As investors, we are used to rigorously assessing the risks that our portfolio companies face. So why is it that the private equity industry has been slow to address what is now one of the most complex risks that their own organisations are facing - their digital vulnerabilities?

Two years ago, I participated in a private equity oriented cybersecurity panel that addressed just this point. Despite that positive start, it is apparent that the discussion has moved on only slightly. We have seen the wider financial services sector wise up faster, with wholesale and retail banks now spending billions on digital resilience; while law and accountancy firms are no longer the soft targets they once were. Is private equity now the weakest link?

It is an inescapable fact that billions have been lost to cybercrime in the last two years alone. Large-scale destructive attacks have jeopardised multi-billion dollar transactions - with examples including Verizon and Yahoo - and influenced political outcomes, such as the US Democratic National Committee.

The [PE] sector is inevitably exposed to sensitive and highly confidential transactional and shareholder data – all of which is vulnerable to intrusion and leak"  Nazo Moosa, Riyad Taqnia Fund

While Europe has not experienced the same level of cyber drama as the US, we have seen major companies such as Talk Talk, Lloyds, GSK and most recently Siemens targeted, often with calamitous consequences. In the UK, crime data from the Office of National Statistics jumped 30% when digital crime was included in its estimates. The European Parliament has taken note, introducing the game-changing general data protection regulation (GDPR), which will hold companies accountable for not having sufficiently robust security and data protection in place - with sanctions as high as 4% of global sales. This legislation includes strict reporting guidelines following a breach and gives victims the right to compensation.

All this poses particular challenges for private equity. The sector is inevitably exposed to sensitive and highly confidential transactional and shareholder data – all of which is vulnerable to intrusion and leak. Funds face not only their own digital risks but also those of their portfolio companies. Resource is a further issue. All but the very largest alternative asset managers are run with outsourced or minimal back office functions. Most do not have operational boards, a chief operating officer, or for that matter a chief technology office, chief information officer, CISO, chief information security officer or the now frequently appointed chief data officer.

Focus on detail
Unlike public company board members who view themselves as guardians of public shareholder value, private equity investors tend to focus more on active value creation - driving top-line growth and trimming costs - with perhaps less attention paid to more seemingly mundane, administrational processes. However, these processes do protect value and now is the time to act.

Private equity must avoid becoming the newest soft target. The good news is that guidelines exist to help private equity firms protect themselves. A manageable set of precautions can significantly improve a fund's security and increase its levels of compliance with the new GDPR legislation.

Private equity firms might also consider taking the following practical steps to strengthen their digital defences. First, they must build senior management's understanding of how systems, assets and processes map to each other in the context of the fund's appetite for cyber risk. This must include regular reviews, ideally with a designated individual responsible for this particular area of compliance.

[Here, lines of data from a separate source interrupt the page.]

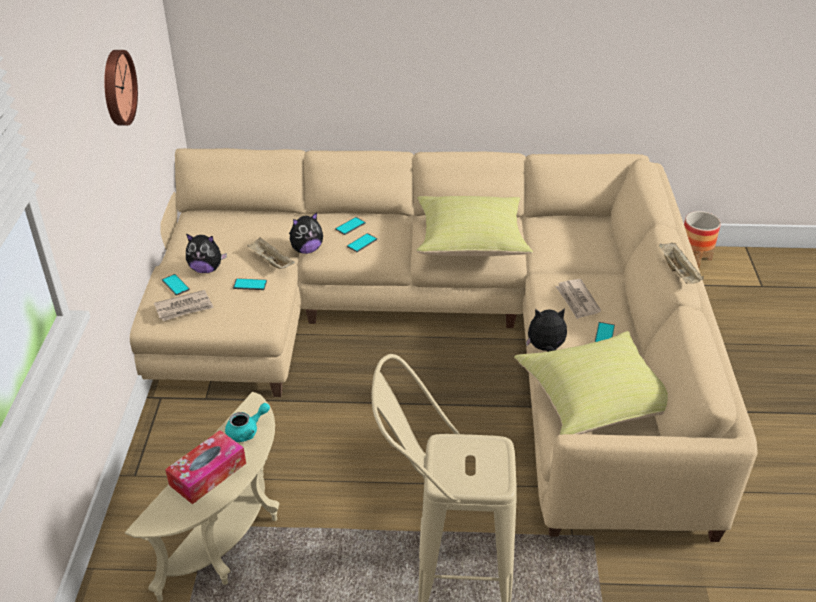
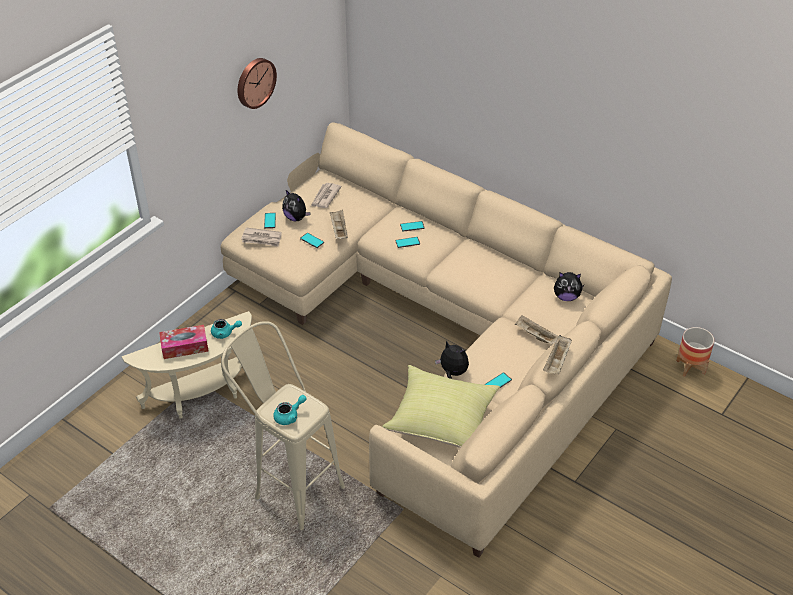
camera: 35 degrees right, 5 degrees up
(306, 250) = (370, 231): plush toy -> plush toy (566, 297)
(471, 242) = (480, 275): yellow pillow -> none
(476, 472) = (289, 416): none -> turquoise teapot
(577, 300) = (506, 351): newspaper -> newspaper (325, 197)
(587, 274) = (535, 336): none -> beige tray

Second, they must understand the business and human elements of cyber risk and build a process-centric approach to cyber protection with frequent reviews of policy and training of staff. They must also consider outsourcing with an understanding that this alone does not nullify the risk but can often be more effective, especially for smaller organisations without the technology and training skills in-house.

Fourth, private equity firms must recognise that cyber insurance policies often do not protect against indirect costs and reputational damage, which can be significant, but an extra layer of protection against this complex risk can be meaningful and serve a signalling function.

And finally, GPs must apply an extra level of cybersecurity-related due diligence to portfolio companies, with a specific action plan for rectifying any weaknesses in systems and processes during the initial 100-day period.